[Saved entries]
■ ■ ■ ■ ■ ■ ■

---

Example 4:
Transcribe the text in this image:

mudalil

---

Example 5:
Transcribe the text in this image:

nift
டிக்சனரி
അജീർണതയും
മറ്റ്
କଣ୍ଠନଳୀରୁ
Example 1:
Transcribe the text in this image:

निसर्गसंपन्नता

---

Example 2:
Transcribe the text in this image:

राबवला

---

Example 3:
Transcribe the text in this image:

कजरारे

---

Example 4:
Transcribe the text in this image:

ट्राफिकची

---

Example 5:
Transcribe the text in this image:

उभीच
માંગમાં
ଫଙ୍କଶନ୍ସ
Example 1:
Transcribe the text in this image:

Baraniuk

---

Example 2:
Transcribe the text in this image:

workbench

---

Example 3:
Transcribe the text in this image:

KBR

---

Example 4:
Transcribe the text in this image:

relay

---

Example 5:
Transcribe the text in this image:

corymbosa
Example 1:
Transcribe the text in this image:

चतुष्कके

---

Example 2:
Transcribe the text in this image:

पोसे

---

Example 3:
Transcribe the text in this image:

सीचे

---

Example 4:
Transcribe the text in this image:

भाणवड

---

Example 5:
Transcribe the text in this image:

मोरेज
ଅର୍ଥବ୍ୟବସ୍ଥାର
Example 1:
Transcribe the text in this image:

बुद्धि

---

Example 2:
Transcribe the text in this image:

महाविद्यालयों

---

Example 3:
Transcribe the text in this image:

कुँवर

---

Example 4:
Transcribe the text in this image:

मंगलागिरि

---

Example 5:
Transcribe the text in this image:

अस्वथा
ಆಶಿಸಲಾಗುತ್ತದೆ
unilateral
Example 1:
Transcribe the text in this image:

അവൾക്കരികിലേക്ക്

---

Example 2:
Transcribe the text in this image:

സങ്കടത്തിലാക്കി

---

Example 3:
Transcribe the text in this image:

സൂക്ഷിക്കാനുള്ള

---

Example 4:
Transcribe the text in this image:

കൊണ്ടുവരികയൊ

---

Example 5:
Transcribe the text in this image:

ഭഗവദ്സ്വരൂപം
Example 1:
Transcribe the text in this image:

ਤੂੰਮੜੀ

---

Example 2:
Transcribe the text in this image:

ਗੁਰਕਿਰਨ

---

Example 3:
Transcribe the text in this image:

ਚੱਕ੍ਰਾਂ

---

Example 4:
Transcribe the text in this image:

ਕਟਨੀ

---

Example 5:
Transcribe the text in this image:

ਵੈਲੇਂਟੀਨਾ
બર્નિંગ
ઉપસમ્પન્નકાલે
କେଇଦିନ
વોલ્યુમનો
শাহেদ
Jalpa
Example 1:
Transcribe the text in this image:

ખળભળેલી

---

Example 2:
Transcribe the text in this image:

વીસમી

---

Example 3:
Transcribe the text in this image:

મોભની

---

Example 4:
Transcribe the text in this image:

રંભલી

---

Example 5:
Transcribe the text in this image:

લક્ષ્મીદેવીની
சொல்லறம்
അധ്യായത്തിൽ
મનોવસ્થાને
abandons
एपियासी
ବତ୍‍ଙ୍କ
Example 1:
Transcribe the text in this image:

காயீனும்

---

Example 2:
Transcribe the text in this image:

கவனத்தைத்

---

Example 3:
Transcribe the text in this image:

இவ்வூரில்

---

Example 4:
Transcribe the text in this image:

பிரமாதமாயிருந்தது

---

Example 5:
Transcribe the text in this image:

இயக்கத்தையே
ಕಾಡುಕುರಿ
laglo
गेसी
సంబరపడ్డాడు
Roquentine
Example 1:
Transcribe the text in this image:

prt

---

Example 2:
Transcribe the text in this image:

■ ■ ■ ■ ■ ■ ■

> **Problem details**
Line by line, print the records above exactly as they stand.

> **Task answer**
---

Example 4:
Transcribe the text in this image:

mudalil

---

Example 5:
Transcribe the text in this image:

nift
டிக்சனரி
അജീർണതയും
മറ്റ്
କଣ୍ଠନଳୀରୁ
Example 1:
Transcribe the text in this image:

निसर्गसंपन्नता

---

Example 2:
Transcribe the text in this image:

राबवला

---

Example 3:
Transcribe the text in this image:

कजरारे

---

Example 4:
Transcribe the text in this image:

ट्राफिकची

---

Example 5:
Transcribe the text in this image:

उभीच
માંગમાં
ଫଙ୍କଶନ୍ସ
Example 1:
Transcribe the text in this image:

Baraniuk

---

Example 2:
Transcribe the text in this image:

workbench

---

Example 3:
Transcribe the text in this image:

KBR

---

Example 4:
Transcribe the text in this image:

relay

---

Example 5:
Transcribe the text in this image:

corymbosa
Example 1:
Transcribe the text in this image:

चतुष्कके

---

Example 2:
Transcribe the text in this image:

पोसे

---

Example 3:
Transcribe the text in this image:

सीचे

---

Example 4:
Transcribe the text in this image:

भाणवड

---

Example 5:
Transcribe the text in this image:

मोरेज
ଅର୍ଥବ୍ୟବସ୍ଥାର
Example 1:
Transcribe the text in this image:

बुद्धि

---

Example 2:
Transcribe the text in this image:

महाविद्यालयों

---

Example 3:
Transcribe the text in this image:

कुँवर

---

Example 4:
Transcribe the text in this image:

मंगलागिरि

---

Example 5:
Transcribe the text in this image:

अस्वथा
ಆಶಿಸಲಾಗುತ್ತದೆ
unilateral
Example 1:
Transcribe the text in this image:

അവൾക്കരികിലേക്ക്

---

Example 2:
Transcribe the text in this image:

സങ്കടത്തിലാക്കി

---

Example 3:
Transcribe the text in this image:

സൂക്ഷിക്കാനുള്ള

---

Example 4:
Transcribe the text in this image:

കൊണ്ടുവരികയൊ

---

Example 5:
Transcribe the text in this image:

ഭഗവദ്സ്വരൂപം
Example 1:
Transcribe the text in this image:

ਤੂੰਮੜੀ

---

Example 2:
Transcribe the text in this image:

ਗੁਰਕਿਰਨ

---

Example 3:
Transcribe the text in this image:

ਚੱਕ੍ਰਾਂ

---

Example 4:
Transcribe the text in this image:

ਕਟਨੀ

---

Example 5:
Transcribe the text in this image:

ਵੈਲੇਂਟੀਨਾ
બર્નિંગ
ઉપસમ્પન્નકાલે
କେଇଦିନ
વોલ્યુમનો
শাহেদ
Jalpa
Example 1:
Transcribe the text in this image:

ખળભળેલી

---

Example 2:
Transcribe the text in this image:

વીસમી

---

Example 3:
Transcribe the text in this image:

મોભની

---

Example 4:
Transcribe the text in this image:

રંભલી

---

Example 5:
Transcribe the text in this image:

લક્ષ્મીદેવીની
சொல்லறம்
അധ്യായത്തിൽ
મનોવસ્થાને
abandons
एपियासी
ବତ୍‍ଙ୍କ
Example 1:
Transcribe the text in this image:

காயீனும்

---

Example 2:
Transcribe the text in this image:

கவனத்தைத்

---

Example 3:
Transcribe the text in this image:

இவ்வூரில்

---

Example 4:
Transcribe the text in this image:

பிரமாதமாயிருந்தது

---

Example 5:
Transcribe the text in this image:

இயக்கத்தையே
ಕಾಡುಕುರಿ
laglo
गेसी
సంబరపడ్డాడు
Roquentine
Example 1:
Transcribe the text in this image:

prt

---

Example 2:
Transcribe the text in this image:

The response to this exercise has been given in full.